The new movie TRON: Legacy (2010) is going to be released very soon and the marketing machine is geared to make it a Big Thing among geeks, and here I still hadn’t seen all of the original Tron from 1982.
I remember seeing some of it as a teenager and not being able to take it seriously. And then for the next twenty-odd years I kept hearing how people liked it, and I tried to see it a couple of times more. I know I recorded it off the TV a couple of times, but I never watched it. But then this week I decided to make the effort and force myself to see the whole thing, and finally I was successful.
The boss of a big company is centralizing things, removing computer access from some staff, and firing a particularly troublesome hacker dude who claims that he’s behind some of the company’s biggest selling game software. The boss, it turns out, has stolen the hacker dude’s programs and in this and other dastardly deeds he’s been helped by a computer program Master Control Program which has grown sentient and independent of the boss, and is now gobbling up the computer resources from other companies and government institutions to become even more powerful.
All of this happens in the real world, but there is also a world inside the computer where programs function under more or less direct control of Master Control Program. In here, all programs seem to be self-aware to some degree, and some are taught to fight to the death in tournaments for the pleasure of MPC and his favorite lackeys. And everything has neon edges and webbing and looks really futuristic. And a lot of computer jargon terms are used.
The troublesome hacker from above gets digitized by a prototype teleportation system (yep, the company’s also making one of those, mostly as a hobby project to keep the old founder occupied, it seems), and now the hacker has to fight in the gladiator games inside the computer and help a couple of other rebel programs beat the evil MCP. And hopefully in the end escape back into the real world and become a real boy again.

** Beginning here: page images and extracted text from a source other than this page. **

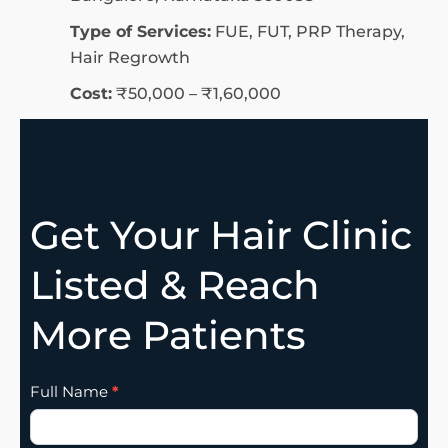
Type of Services:
FUE, FUT, PRP Therapy,
Hair Regrowth
Cost:
₹50,000 – ₹1,60,000
Get Your Hair Clinic
Listed & Reach
More Patients
Clinic
Full Name
*
Listing
Addition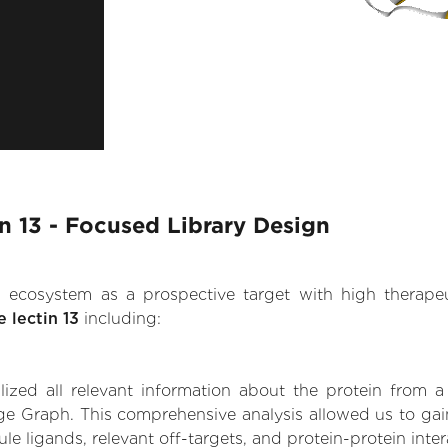
n 13 - Focused Library Design
.AI ecosystem as a prospective target with high therap
 lectin 13
including:
zed all relevant information about the protein from a
e Graph. This comprehensive analysis allowed us to gain 
ule ligands, relevant off-targets, and protein-protein inter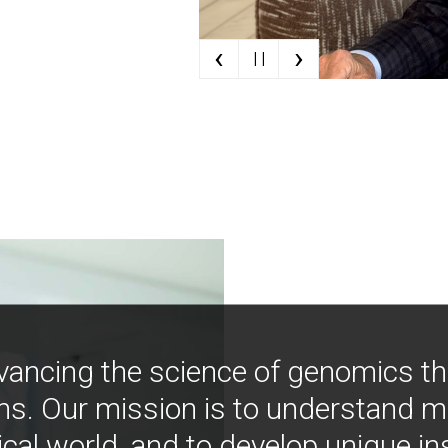
‹
›
| |
vancing the science of genomics t
ns. Our mission is to understand 
ical world, and to develop unique i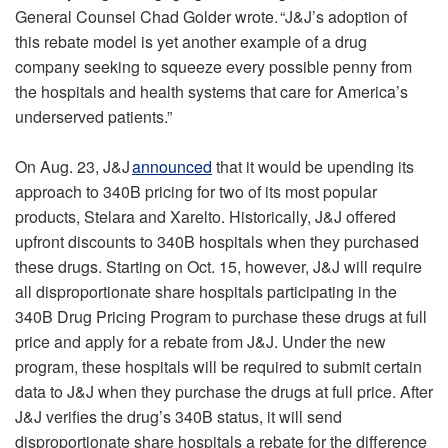
General Counsel Chad Golder wrote. “J&J’s adoption of
this rebate model is yet another example of a drug
company seeking to squeeze every possible penny from
the hospitals and health systems that care for America’s
underserved patients.”
On Aug. 23, J&J
announced
that it would be upending its
approach to 340B pricing for two of its most popular
products, Stelara and Xarelto. Historically, J&J offered
upfront discounts to 340B hospitals when they purchased
these drugs. Starting on Oct. 15, however, J&J will require
all disproportionate share hospitals participating in the
340B Drug Pricing Program to purchase these drugs at full
price and apply for a rebate from J&J. Under the new
program, these hospitals will be required to submit certain
data to J&J when they purchase the drugs at full price. After
J&J verifies the drug’s 340B status, it will send
disproportionate share hospitals a rebate for the difference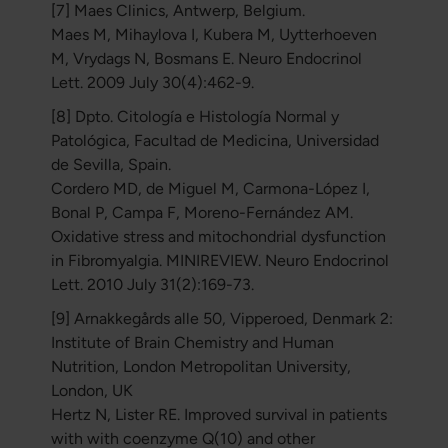
[7] Maes Clinics, Antwerp, Belgium.
Maes M, Mihaylova I, Kubera M, Uytterhoeven
M, Vrydags N, Bosmans E. Neuro Endocrinol
Lett. 2009 July 30(4):462-9.
[8] Dpto. Citología e Histología Normal y
Patológica, Facultad de Medicina, Universidad
de Sevilla, Spain.
Cordero MD, de Miguel M, Carmona-López I,
Bonal P, Campa F, Moreno-Fernández AM.
Oxidative stress and mitochondrial dysfunction
in Fibromyalgia. MINIREVIEW. Neuro Endocrinol
Lett. 2010 July 31(2):169-73.
[9] Arnakkegårds alle 50, Vipperoed, Denmark 2:
Institute of Brain Chemistry and Human
Nutrition, London Metropolitan University,
London, UK
Hertz N, Lister RE. Improved survival in patients
with with coenzyme Q(10) and other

Tron set the standard for its time in terms of “computer” graphics… even though most of it was done manually by people who hand painted the neon elements and other colors onto individual frames of film. A process that was so expensive and time consuming that it was never used again at the same scale.
Good and Bad
The list of things that bug me about this movie hasn’t changed a lot since I first saw (some of) it as a teenager, I think:
- Overall, the computer use and terminology is naïve, nay, just plain wrong/incorrect in many places. Not as in “hey, that hasn’t been invented yet“, but as in “when you’re logging in to a system, you just supply your credentials (username and password), you don’t write three lines of prose trying to convince the computer that you have admin rights on the system“.
- Programs are ascribed intentionality (“All programs have a desire to be used“)
- The little floating comic relief thing they call a “bit” and that they say has only two states (yes, no) – it obviously has three states (yes, no, quiet), so it’s not a bit = binary digit. (Gawd!)
- The physics are inconsistent in the computer world: Small bumps and fisticuffs have inertia, while high speed 90 degree turns on lightcycles have no inertia
- Speaking of the lightcycles, it doesn’t make sense that the drivers of the lightcycles are driving based only on their first-person perspective
- That’s not how lasers work! Yes, I know lasers are cool and they make nice straight lines that the dozens of animators in the Chinese studio can make look cool in post-production… but lasers can’t do that!
- The symbolism with the relationship between programs and users being parallel to the relationship between humans and gods is laid on a little thick. (A wounded program cries out “Oh my user”)
Some of the things I’m OK with:
- The idea of a self-aware computer program. Hey, it could happen. I’m sure we’re only a few hundred minor scientific and technological breakthroughs away from that goal.
- The graphics are fine. By modern computer graphics standards, it’s outright laughable to look at, of course. But this is a historical piece from the early ages of graphical computing. As the movie poster says, it’s “a world inside the computer where man has never been… never before now”, so how were the designers to know that that’s not what electronics look like. 🙂
- The outdated portrayal of women. Again, the movie gets a free pass for its age. This movie is, after all, a contemporary of Cannonball Run (1981). And while the women generally appear as subservient supporters of the men (note the identical body language in the two pictures above, and remember those two female programs in one scene who were just passively standing around waiting to be picked up by a resourceful male program?)), the main female character(s) is also shown as a capable engineer, and she/they do help solve the crises. (Maybe I should give the movie a free pass on the symbolism of the relationship between programs and user, too? I’ll reserve judgment on that until I’ve seen the sequel)
Yay, I made it through Tron! Now I guess I’ll be able to more fully enjoy the new, visually updated (eye candy) version of the Tron world in the new movie. Who knows, I may even start to appreciate some of the symbolism and deeper meaning that some of the reviewers on IMDB rave about, like the use of the same actor for many characters to show parallels or layers or something.
As a stand-alone movie, Tron gets a loud and clear “Meh!” from me.